Jean Isidore Isou co-founded and was principal theorician for a postwar avant-garde movement called lettrism. So called for their emphasis on the letter as the essential element in poetics (as opposed to the word or phrase), they worked in the Paris of the forties and fifties much as the prewar European avant-garde groups such as futurism, dada and surrealism before them did: through manifestos and polemics and public events such as recitals of lettrist poetry, which usually took the form of rhythmic repetition of vocables divorced from lexical meaning. Today they are remembered more for their attitude than for their contributions to aestheitics and culture -- Greil Marcus writes about them as a sort of prototype for the punk subculture in his book Lipstick Traces.
Isou's ideas extended into other areas than literature, and Venom and Eternity (Traité du Bave et d'Eternité) is an example of his idea of "discrepant cinema," the deliberate sundering of the unity between sound and image in film. Perversely, from the standpoint that film is usually considered a visual medium, Isou privileges the heard over the seen in Venom and Eternity supplying a coherent narrative through dialogue and narration on the soundtrack while the visual component consists of randomly selected stock footage, black and white leader, footage of Isou walking through the streets of Paris, and cameos of various leading lights of French literature and film (such as poet-filmmaker Jean Cocteau and novelist André Maurois). As the film runs the visuals progressively become more fragmented and incoherent as footage is repeated, run backwards and upside down, and embellished with scratches and paint. Meanwhile the narrative on the soundtrack, concerning a young filmmaker named Daniel recalling his debate on the aesthetics of discrepant cinema with a hostile crowd in a cinema club and going on to musings mostly on his relationship with his girlfriend Eve, ticks along nicely like a radio play with visual accompaniment, making this film one of the more accessible that I have seen.

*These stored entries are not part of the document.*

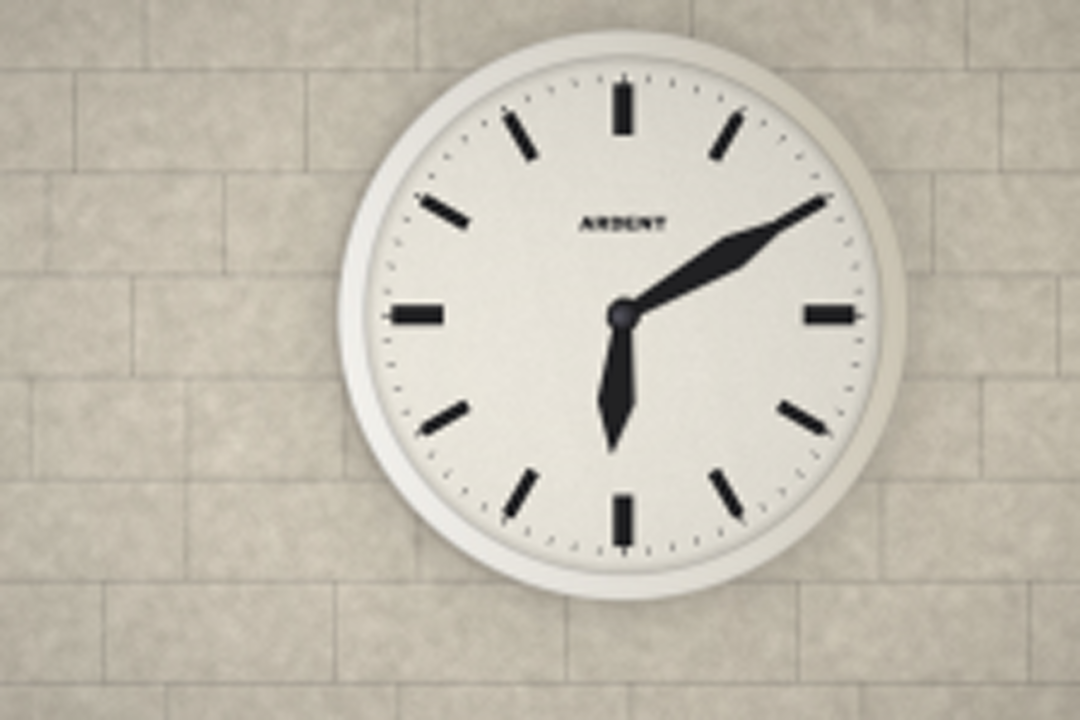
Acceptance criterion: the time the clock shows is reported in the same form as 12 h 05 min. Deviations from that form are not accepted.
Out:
6 h 10 min
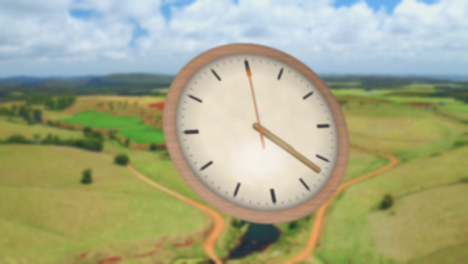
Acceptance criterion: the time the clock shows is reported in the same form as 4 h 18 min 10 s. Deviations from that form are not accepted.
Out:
4 h 22 min 00 s
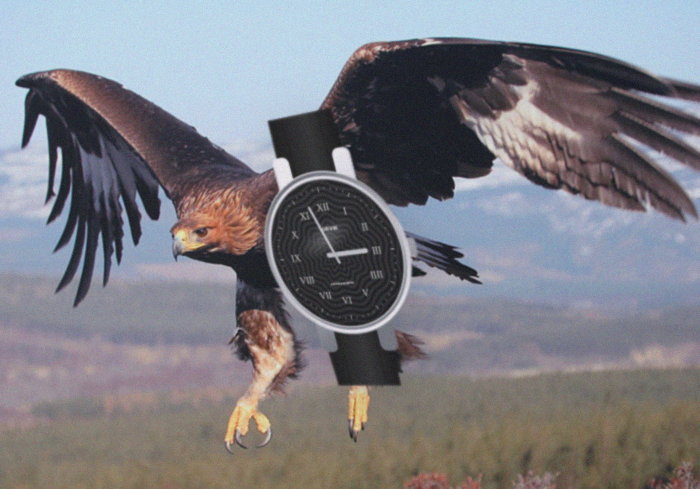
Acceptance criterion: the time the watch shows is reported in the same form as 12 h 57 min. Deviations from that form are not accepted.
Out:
2 h 57 min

Venom and Eternity is intriguing for its rejection of assumptions shared by conventional and experimental filmmaking alike. But from the perspective of today, where yesterday's avant-garde technique is tomorrow's music video or commercial for soft drinks, questions can still be asked about the film: for example, why should the soundtrack be so coherent and straightforward, given the author's advocacy for poetic language and speech liberated from sense? Why is the material chosen so autobiographical in nature, or at least why does it seem so? Wouldn't lettrist poetry or texts have been an equally appropriate choice, if not more so? The basic idea of discrepant cinema is interesting and also inviting to the non-professional: theoretically you could do it without a camera -- today, you could do it without film. The film questions audio-visual unity, to an extent it questions narrative, and it certainly questions image. It does not question authorship though, and it doesn't question the romantic myth of the artist as visionary. All this leads for me to the almost unavoidable identification of the author Isou with his fictional mouthpiece Daniel -- what with Daniel's advocacy of discrepant cinema and lettrism coupled with the countless instances of Isou's handsome mug ( Isou definitely pioneered the Elvis look before its time) through the film -- and to a hard-to-miss sense of egotistical self-promotion which, given Daniel's high-handed treatment of his opponents, his emotional callousness towards the women in his life, and his general appearance of being a loudmouthed jerk, gives the film an unpleasantness that's difficult not to carry to the author. But maybe that's just me.